Which therapy is carried out depends in particular on the following factors:

  • State of health of the person affected

  • tumor spread

  • Age of the patient

Stent and gastric tube

The tumor can cause a narrowing of the oesophagus, making it difficult to eat. In this case, a wire prosthesis (stent) can be inserted to keep the esophagus open. If a stent can no longer be placed, for example because the narrowing is too advanced, a gastric tube can also be placed directly into the stomach through the skin of the abdominal wall.

Forecast

Tumors up to stage IIa can usually still be treated surgically or curatively (curative). In contrast, the majority of those affected in later stages of the disease can only be offered palliative treatment. As many tumors are only discovered at a late stage of the disease, the 5-year survival rate is currently less than 10 %.

The majority of patients already have stage T3 and lymph node involvement when the tumor is first diagnosed. The tumor is still operable at the time of diagnosis in only around 40 % of patients.

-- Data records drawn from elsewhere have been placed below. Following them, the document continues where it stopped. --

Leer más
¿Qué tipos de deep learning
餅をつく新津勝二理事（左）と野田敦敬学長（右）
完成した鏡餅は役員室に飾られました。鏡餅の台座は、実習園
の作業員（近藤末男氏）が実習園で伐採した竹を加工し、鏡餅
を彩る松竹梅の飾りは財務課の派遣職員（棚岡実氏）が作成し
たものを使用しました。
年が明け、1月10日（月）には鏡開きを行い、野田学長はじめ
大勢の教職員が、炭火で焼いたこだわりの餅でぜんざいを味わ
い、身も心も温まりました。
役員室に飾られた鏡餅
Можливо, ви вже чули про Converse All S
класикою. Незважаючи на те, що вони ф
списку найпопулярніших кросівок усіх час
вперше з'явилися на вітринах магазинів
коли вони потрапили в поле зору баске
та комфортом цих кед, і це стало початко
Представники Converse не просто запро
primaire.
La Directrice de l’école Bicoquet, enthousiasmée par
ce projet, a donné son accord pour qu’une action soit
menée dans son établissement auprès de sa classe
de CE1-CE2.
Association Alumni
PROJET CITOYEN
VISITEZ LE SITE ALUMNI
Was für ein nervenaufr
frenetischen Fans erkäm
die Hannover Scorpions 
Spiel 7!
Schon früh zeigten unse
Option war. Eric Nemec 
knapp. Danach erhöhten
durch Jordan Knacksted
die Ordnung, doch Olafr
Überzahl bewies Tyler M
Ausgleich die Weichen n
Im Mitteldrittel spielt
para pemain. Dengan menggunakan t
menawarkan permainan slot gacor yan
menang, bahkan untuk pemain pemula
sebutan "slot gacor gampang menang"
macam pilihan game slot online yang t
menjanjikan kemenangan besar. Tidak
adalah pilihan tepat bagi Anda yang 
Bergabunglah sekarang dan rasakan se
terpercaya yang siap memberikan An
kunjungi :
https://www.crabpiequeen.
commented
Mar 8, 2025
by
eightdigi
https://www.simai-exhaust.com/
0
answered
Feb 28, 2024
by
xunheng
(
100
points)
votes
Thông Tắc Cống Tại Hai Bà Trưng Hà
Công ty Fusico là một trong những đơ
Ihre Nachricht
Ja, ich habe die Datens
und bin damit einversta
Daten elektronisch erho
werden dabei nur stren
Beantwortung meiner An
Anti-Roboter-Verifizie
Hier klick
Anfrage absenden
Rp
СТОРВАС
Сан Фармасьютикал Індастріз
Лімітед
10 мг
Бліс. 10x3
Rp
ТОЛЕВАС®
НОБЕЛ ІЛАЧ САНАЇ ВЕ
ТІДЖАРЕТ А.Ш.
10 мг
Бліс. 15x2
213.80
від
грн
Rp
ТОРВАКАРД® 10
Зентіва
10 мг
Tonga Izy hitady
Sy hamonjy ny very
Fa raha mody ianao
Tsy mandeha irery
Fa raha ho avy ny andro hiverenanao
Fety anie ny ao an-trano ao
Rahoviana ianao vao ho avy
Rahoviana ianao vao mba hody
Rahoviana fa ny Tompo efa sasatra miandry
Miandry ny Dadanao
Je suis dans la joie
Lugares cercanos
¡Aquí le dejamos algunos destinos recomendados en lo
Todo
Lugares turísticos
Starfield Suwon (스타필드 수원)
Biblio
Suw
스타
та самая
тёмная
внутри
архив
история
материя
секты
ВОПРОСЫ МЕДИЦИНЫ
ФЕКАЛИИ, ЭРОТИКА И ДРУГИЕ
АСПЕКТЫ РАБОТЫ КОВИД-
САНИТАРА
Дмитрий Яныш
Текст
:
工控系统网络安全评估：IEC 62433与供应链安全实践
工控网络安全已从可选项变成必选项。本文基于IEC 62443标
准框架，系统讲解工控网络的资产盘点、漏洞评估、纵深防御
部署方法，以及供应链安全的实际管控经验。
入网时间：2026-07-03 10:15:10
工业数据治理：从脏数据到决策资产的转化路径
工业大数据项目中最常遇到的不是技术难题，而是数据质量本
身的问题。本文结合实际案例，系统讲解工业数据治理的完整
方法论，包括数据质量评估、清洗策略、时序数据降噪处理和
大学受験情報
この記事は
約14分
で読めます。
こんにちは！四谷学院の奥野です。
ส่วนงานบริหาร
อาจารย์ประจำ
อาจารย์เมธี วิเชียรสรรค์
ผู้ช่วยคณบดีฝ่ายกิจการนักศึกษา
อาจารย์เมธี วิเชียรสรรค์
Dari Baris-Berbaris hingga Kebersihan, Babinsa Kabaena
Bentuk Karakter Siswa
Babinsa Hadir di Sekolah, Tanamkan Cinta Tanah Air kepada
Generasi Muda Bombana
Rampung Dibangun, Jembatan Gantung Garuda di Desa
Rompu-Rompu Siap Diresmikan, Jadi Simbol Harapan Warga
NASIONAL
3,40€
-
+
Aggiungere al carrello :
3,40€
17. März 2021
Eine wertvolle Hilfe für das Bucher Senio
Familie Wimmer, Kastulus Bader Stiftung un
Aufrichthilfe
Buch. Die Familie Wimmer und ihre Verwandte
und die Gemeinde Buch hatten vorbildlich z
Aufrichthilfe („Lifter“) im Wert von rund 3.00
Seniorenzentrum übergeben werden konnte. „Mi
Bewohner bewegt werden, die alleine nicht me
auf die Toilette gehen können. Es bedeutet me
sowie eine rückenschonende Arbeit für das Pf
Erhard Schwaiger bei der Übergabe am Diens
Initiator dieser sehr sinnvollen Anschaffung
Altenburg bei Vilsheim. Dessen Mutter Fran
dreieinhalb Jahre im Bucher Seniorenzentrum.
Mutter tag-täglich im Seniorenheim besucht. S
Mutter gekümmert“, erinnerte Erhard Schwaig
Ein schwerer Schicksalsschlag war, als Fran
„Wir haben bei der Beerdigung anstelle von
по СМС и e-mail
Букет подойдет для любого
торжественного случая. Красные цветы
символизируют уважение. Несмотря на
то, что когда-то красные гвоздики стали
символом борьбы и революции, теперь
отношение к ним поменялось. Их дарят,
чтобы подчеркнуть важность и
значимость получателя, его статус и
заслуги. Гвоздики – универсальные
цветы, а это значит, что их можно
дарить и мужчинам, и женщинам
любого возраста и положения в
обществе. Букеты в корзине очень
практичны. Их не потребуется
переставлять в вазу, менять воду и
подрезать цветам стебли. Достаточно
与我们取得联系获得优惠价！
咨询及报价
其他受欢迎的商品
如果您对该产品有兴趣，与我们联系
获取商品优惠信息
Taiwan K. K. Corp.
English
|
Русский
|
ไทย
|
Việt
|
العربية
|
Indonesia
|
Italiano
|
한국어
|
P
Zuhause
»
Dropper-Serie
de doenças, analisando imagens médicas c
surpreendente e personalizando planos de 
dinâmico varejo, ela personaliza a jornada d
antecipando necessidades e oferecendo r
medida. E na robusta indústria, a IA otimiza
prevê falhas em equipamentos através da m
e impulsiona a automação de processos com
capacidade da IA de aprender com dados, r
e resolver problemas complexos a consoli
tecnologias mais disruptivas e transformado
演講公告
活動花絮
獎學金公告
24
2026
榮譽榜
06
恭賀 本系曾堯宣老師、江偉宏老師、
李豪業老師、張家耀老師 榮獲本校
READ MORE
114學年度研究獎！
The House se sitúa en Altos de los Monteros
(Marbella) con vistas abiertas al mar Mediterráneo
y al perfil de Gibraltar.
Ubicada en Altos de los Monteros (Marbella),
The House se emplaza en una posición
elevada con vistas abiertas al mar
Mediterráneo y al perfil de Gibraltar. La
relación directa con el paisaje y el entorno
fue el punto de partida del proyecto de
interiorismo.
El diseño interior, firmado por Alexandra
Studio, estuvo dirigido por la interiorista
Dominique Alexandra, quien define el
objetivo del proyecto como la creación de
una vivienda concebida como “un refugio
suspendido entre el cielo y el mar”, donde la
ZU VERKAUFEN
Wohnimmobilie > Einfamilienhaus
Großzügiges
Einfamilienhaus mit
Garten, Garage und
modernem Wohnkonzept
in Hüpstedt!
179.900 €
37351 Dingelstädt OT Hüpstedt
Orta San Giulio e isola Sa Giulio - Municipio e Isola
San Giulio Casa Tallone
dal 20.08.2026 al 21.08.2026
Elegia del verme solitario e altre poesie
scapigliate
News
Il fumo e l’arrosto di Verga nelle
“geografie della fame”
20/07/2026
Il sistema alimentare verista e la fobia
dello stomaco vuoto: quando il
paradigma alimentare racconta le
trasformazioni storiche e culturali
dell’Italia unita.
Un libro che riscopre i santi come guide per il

Prognostically favorable tumor characteristics:

  • Localization far aborally

  • Expansive growth pattern

  • Strong peritumoral infiltration by lymphocytes

  • Low tumor stage

Prognostically unfavorable features:

  • Infiltration of blood and lymph vessels

  • Infiltrative growth at the tumor edge

Complications of esophageal carcinoma include early lymphogenous metastasis, early infiltration of neighboring structures, stenosis, esophagitis and esophagotracheal fistula.

Prevent

The following measures help to reduce the risk of cancer of the esophagus:

  • Avoiding alcohol and tobacco consumption

  • Avoiding heartburn

  • Avoiding obesity

  • A balanced diet

  • Regular esophagoscopies for Barrett's esophagus

A high intake of fresh fruit and vegetables can reduce the risk of developing esophageal cancer. In particular, fatty foods should be avoided. A healthy normal weight can also help to prevent oesophageal cancer.

Tips

Oesophageal cancer can make it difficult to swallow food and cause pain when eating. Those affected should gain weight before treatment and be as well prepared as possible for the stressful treatment. It may be necessary to change the diet to high-calorie liquids or porridge even before treatment. During the hospital stay, it is then advisable to seek nutritional therapy and acquire as much knowledge as possible about nutrition with oesophageal cancer.

Der Verdauungstrakt (iStock / magicmine)

Oesophageal cancer can make it difficult to swallow food and cause pain when eating. Those affected should gain weight before treatment and be as well prepared as possible for the stressful treatment. It may be necessary to change the diet to high-calorie liquids or porridge even before treatment. During the hospital stay, it is then advisable to seek nutritional therapy and acquire as much knowledge as possible about nutrition with oesophageal cancer.